Text extracted from each page
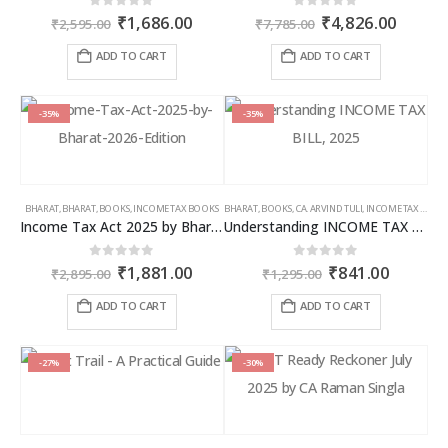
Original
Current
Original
Curren
0
out of 5
0
out of 5
₹
1,686.00
₹
4,826.00
₹
2,595.00
₹
7,785.00
price
price
price
price
was:
is:
was:
is:
ADD TO CART
ADD TO CART
₹2,595.00.
₹1,686.00.
₹7,785.00.
₹4,826
-35%
-35%
BHARAT
,
BHARAT
,
BOOKS
,
INCOME TAX BOOKS
BHARAT
,
BOOKS
,
CA. ARVIND TULI
,
INCOME TAX BOOKS
Income Tax Act 2025 by Bharat – 2026 Edition
Understanding INCOME TAX BILL, 2025
Original
Current
Original
Curren
0
out of 5
0
out of 5
₹
1,881.00
₹
841.00
₹
2,895.00
₹
1,295.00
price
price
price
price
was:
is:
was:
is:
ADD TO CART
ADD TO CART
₹2,895.00.
₹1,881.00.
₹1,295.00.
₹841.00
-27%
-30%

Task to carry out
Copy out every line of text from the data above exactly as it appears, leaving out the pictures.

Task output
Original
Current
Original
Curren
0
out of 5
0
out of 5
₹
1,686.00
₹
4,826.00
₹
2,595.00
₹
7,785.00
price
price
price
price
was:
is:
was:
is:
ADD TO CART
ADD TO CART
₹2,595.00.
₹1,686.00.
₹7,785.00.
₹4,826
-35%
-35%
BHARAT
,
BHARAT
,
BOOKS
,
INCOME TAX BOOKS
BHARAT
,
BOOKS
,
CA. ARVIND TULI
,
INCOME TAX BOOKS
Income Tax Act 2025 by Bharat – 2026 Edition
Understanding INCOME TAX BILL, 2025
Original
Current
Original
Curren
0
out of 5
0
out of 5
₹
1,881.00
₹
841.00
₹
2,895.00
₹
1,295.00
price
price
price
price
was:
is:
was:
is:
ADD TO CART
ADD TO CART
₹2,895.00.
₹1,881.00.
₹1,295.00.
₹841.00
-27%
-30%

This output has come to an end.